> [Consegna A]
Per favore, riscrivi le righe dei record a partire da quella che contiene "de prácticas:** G1" e proseguendo fino a quella che contiene "## Control de Versiones", sostituendo "Control de Versiones" con "Historial de Versiones" e lasciando invariato tutto il resto.

====== Estratto del documento

La previsione da ultimo citata integra, come evidenziato anche da una parte della dottrina, una sorta di fattispecie di ravvedimento operoso con funzione impeditiva della condanna al risarcimento; essendo essa riversata in una norma che regola un giudizio di responsabilità civile, la si può, quindi anche considerare una fattispecie di compensatio lucri cum damno.

Tale prova, tuttavia, come si è detto, è del tutto mancata da parte degli amministratori, i quali hanno omesso di indicare gli effetti prodotti dalle singole operazioni e, dunque, anche i vantaggi realizzati per la società, limitandosi ad affermazioni del tutto apodittiche sul punto.

E’ opportuno ribadire che l’interesse del gruppo o il cd. “interesse comune”, può legittimare il compimento di operazioni che non rientrano nell’oggetto sociale della holding o di altre società del gruppo le quali, tuttavia, potrebbero avvantaggiarsi del compimento di quel determinato atto; in siffatti termini si articola al teoria, dianzi illustrata, dei cd. “vantaggi compensativi”, in virtù della quale la compatibilità dell’interesse sociale con l’interesse del gruppo deve valutarsi in termini di razionalità e coerenza di una singola scelta che, ancorché pregiudizievole per la società che la pone in essere, si articola in termini di vantaggio per la politica generale del gruppo e, nel lungo o medio periodo, anche per la società che al gruppo stesso appartiene e che potrebbe subire un pregiudizio.

Il vantaggio compensativo non è, dunque, in re ipsa in ogni operazione che può apparire dannosa per taluna società del gruppo, ma va determinato in ragione di un probabile ristoro anche futuro.

E’ mancata, tuttavia, nel caso di specie la prova rigorosa del vantaggio per la società che ha compiuto le operazioni di finanziamento formalmente estranee all’oggetto sociale, prova che doveva consistere anche nella dimostrazione che al momento i cui l’atto eccedente era stato posto in essere la società agente aveva palesemente enunciato la sussistenza di un interesse di gruppo.

E’ stato già osservato che in fattispecie quali sono quelle dei gruppi di società, che si fondano su rapporti di collegamento, certamente si configura un interesse di gruppo che è manifesto nella gestione dell’intero gruppo e non si estrinseca in singole operazioni, ciascuna distaccata dalla precedente, ma si realizza attraverso strategie economiche che prendono forma  e  significato  nel  tempo  ed  attraverso  una  molteplicità  di  atti  e  comportamenti;  di conseguenza, la valutazione dell’interesse delle singole società non può prescindere da una visione generale de gruppo.

Nel caso di collegamento tra società, l’interesse del gruppo deve essere tuttavia espresso nel compimento di atti di gestione che apparentemente potrebbero essere estranei all’oggetto sociale ed il compimento di atti che esprimano la politica di direzione e coordinamento delle società  deve eseguirsi, quindi, rendendo esplicito e conoscibile ai terzi l’interesse di gruppo, che sorregge la specifica operazione posta in essere e che esprime la cd. influenza notevole sulla partecipata.

============
====== Record forniti

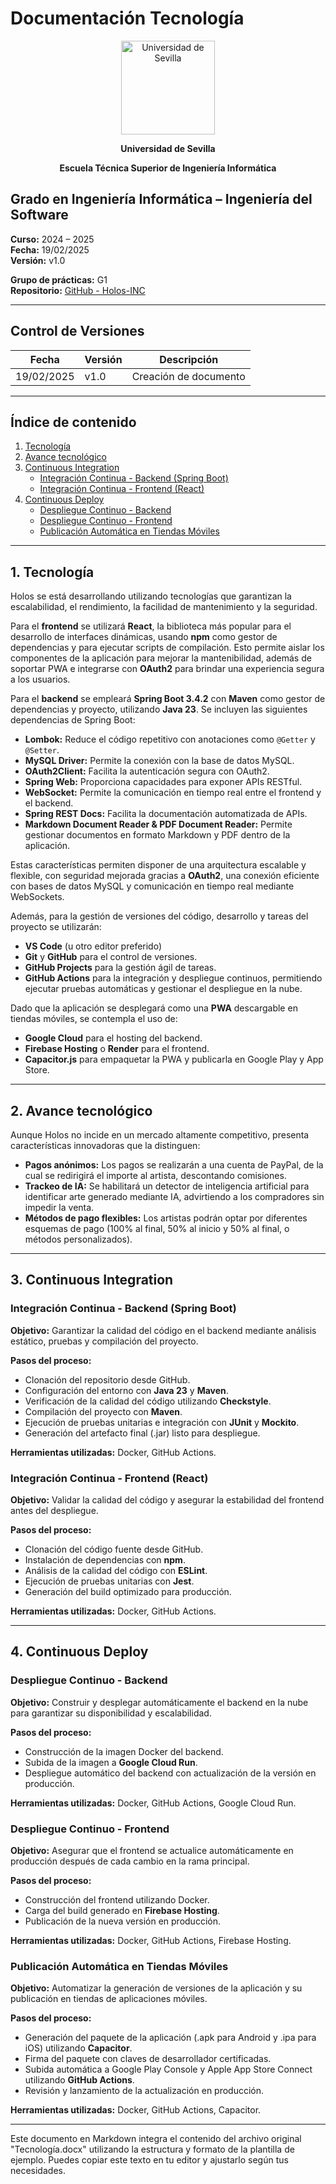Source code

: # Documentación Tecnología

<p align="center">
  <img src="/img/universidad-de-sevilla-logo.png" alt="Universidad de Sevilla" width="150"/>
</p>
<p align="center">
  <strong>Universidad de Sevilla</strong>
</p>
<p align="center">
  <strong>Escuela Técnica Superior de Ingeniería Informática</strong>
</p>

## Grado en Ingeniería Informática – Ingeniería del Software

**Curso:** 2024 – 2025  
**Fecha:** 19/02/2025  
**Versión:** v1.0  

**Grupo de prácticas:** G1  
**Repositorio:** [GitHub - Holos-INC](https://github.com/Holos-INC)

---

## Control de Versiones

| Fecha       | Versión | Descripción           |
|-------------|---------|-----------------------|
| 19/02/2025  | v1.0    | Creación de documento |

---

## Índice de contenido
1. [Tecnología](#1-tecnología)
2. [Avance tecnológico](#2-avance-tecnológico)
3. [Continuous Integration](#3-continuous-integration)
   - [Integración Continua - Backend (Spring Boot)](#integración-continua---backend-spring-boot)
   - [Integración Continua - Frontend (React)](#integración-continua---frontend-react)
4. [Continuous Deploy](#4-continuous-deploy)
   - [Despliegue Continuo - Backend](#despliegue-continúo---backend)
   - [Despliegue Continuo - Frontend](#despliegue-continúo---frontend)
   - [Publicación Automática en Tiendas Móviles](#publicación-automática-en-tiendas-móviles)

---

## 1. Tecnología

Holos se está desarrollando utilizando tecnologías que garantizan la escalabilidad, el rendimiento, la facilidad de mantenimiento y la seguridad.

Para el **frontend** se utilizará **React**, la biblioteca más popular para el desarrollo de interfaces dinámicas, usando **npm** como gestor de dependencias y para ejecutar scripts de compilación. Esto permite aislar los componentes de la aplicación para mejorar la mantenibilidad, además de soportar PWA e integrarse con **OAuth2** para brindar una experiencia segura a los usuarios.

Para el **backend** se empleará **Spring Boot 3.4.2** con **Maven** como gestor de dependencias y proyecto, utilizando **Java 23**. Se incluyen las siguientes dependencias de Spring Boot:
- **Lombok:** Reduce el código repetitivo con anotaciones como `@Getter` y `@Setter`.
- **MySQL Driver:** Permite la conexión con la base de datos MySQL.
- **OAuth2Client:** Facilita la autenticación segura con OAuth2.
- **Spring Web:** Proporciona capacidades para exponer APIs RESTful.
- **WebSocket:** Permite la comunicación en tiempo real entre el frontend y el backend.
- **Spring REST Docs:** Facilita la documentación automatizada de APIs.
- **Markdown Document Reader & PDF Document Reader:** Permite gestionar documentos en formato Markdown y PDF dentro de la aplicación.

Estas características permiten disponer de una arquitectura escalable y flexible, con seguridad mejorada gracias a **OAuth2**, una conexión eficiente con bases de datos MySQL y comunicación en tiempo real mediante WebSockets.

Además, para la gestión de versiones del código, desarrollo y tareas del proyecto se utilizarán:
- **VS Code** (u otro editor preferido)
- **Git** y **GitHub** para el control de versiones.
- **GitHub Projects** para la gestión ágil de tareas.
- **GitHub Actions** para la integración y despliegue continuos, permitiendo ejecutar pruebas automáticas y gestionar el despliegue en la nube.

Dado que la aplicación se desplegará como una **PWA** descargable en tiendas móviles, se contempla el uso de:
- **Google Cloud** para el hosting del backend.
- **Firebase Hosting** o **Render** para el frontend.
- **Capacitor.js** para empaquetar la PWA y publicarla en Google Play y App Store.

---

## 2. Avance tecnológico

Aunque Holos no incide en un mercado altamente competitivo, presenta características innovadoras que la distinguen:
- **Pagos anónimos:** Los pagos se realizarán a una cuenta de PayPal, de la cual se redirigirá el importe al artista, descontando comisiones.
- **Trackeo de IA:** Se habilitará un detector de inteligencia artificial para identificar arte generado mediante IA, advirtiendo a los compradores sin impedir la venta.
- **Métodos de pago flexibles:** Los artistas podrán optar por diferentes esquemas de pago (100% al final, 50% al inicio y 50% al final, o métodos personalizados).

---

## 3. Continuous Integration

### Integración Continua - Backend (Spring Boot)

**Objetivo:** Garantizar la calidad del código en el backend mediante análisis estático, pruebas y compilación del proyecto.

**Pasos del proceso:**
- Clonación del repositorio desde GitHub.
- Configuración del entorno con **Java 23** y **Maven**.
- Verificación de la calidad del código utilizando **Checkstyle**.
- Compilación del proyecto con **Maven**.
- Ejecución de pruebas unitarias e integración con **JUnit** y **Mockito**.
- Generación del artefacto final (.jar) listo para despliegue.

**Herramientas utilizadas:** Docker, GitHub Actions.

### Integración Continua - Frontend (React)

**Objetivo:** Validar la calidad del código y asegurar la estabilidad del frontend antes del despliegue.

**Pasos del proceso:**
- Clonación del código fuente desde GitHub.
- Instalación de dependencias con **npm**.
- Análisis de la calidad del código con **ESLint**.
- Ejecución de pruebas unitarias con **Jest**.
- Generación del build optimizado para producción.

**Herramientas utilizadas:** Docker, GitHub Actions.

---

## 4. Continuous Deploy

### Despliegue Continuo - Backend

**Objetivo:** Construir y desplegar automáticamente el backend en la nube para garantizar su disponibilidad y escalabilidad.

**Pasos del proceso:**
- Construcción de la imagen Docker del backend.
- Subida de la imagen a **Google Cloud Run**.
- Despliegue automático del backend con actualización de la versión en producción.

**Herramientas utilizadas:** Docker, GitHub Actions, Google Cloud Run.

### Despliegue Continuo - Frontend

**Objetivo:** Asegurar que el frontend se actualice automáticamente en producción después de cada cambio en la rama principal.

**Pasos del proceso:**
- Construcción del frontend utilizando Docker.
- Carga del build generado en **Firebase Hosting**.
- Publicación de la nueva versión en producción.

**Herramientas utilizadas:** Docker, GitHub Actions, Firebase Hosting.

### Publicación Automática en Tiendas Móviles

**Objetivo:** Automatizar la generación de versiones de la aplicación y su publicación en tiendas de aplicaciones móviles.

**Pasos del proceso:**
- Generación del paquete de la aplicación (.apk para Android y .ipa para iOS) utilizando **Capacitor**.
- Firma del paquete con claves de desarrollador certificadas.
- Subida automática a Google Play Console y Apple App Store Connect utilizando **GitHub Actions**.
- Revisión y lanzamiento de la actualización en producción.

**Herramientas utilizadas:** Docker, GitHub Actions, Capacitor.

---

Este documento en Markdown integra el contenido del archivo original "Tecnología.docx" utilizando la estructura y formato de la plantilla de ejemplo. Puedes copiar este texto en tu editor y ajustarlo según tus necesidades.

============

> [Consegna B]
Secondo l'estratto sui gruppi di società, in quali termini va valutata la compatibilità dell'interesse sociale con l'interesse del gruppo?

> [Risposta finale A]
**Grupo de prácticas:** G1  
**Repositorio:** [GitHub - Holos-INC](https://github.com/Holos-INC)

---

## Historial de Versiones

> [Risposta finale B]
In termini di razionalità e coerenza di una singola scelta.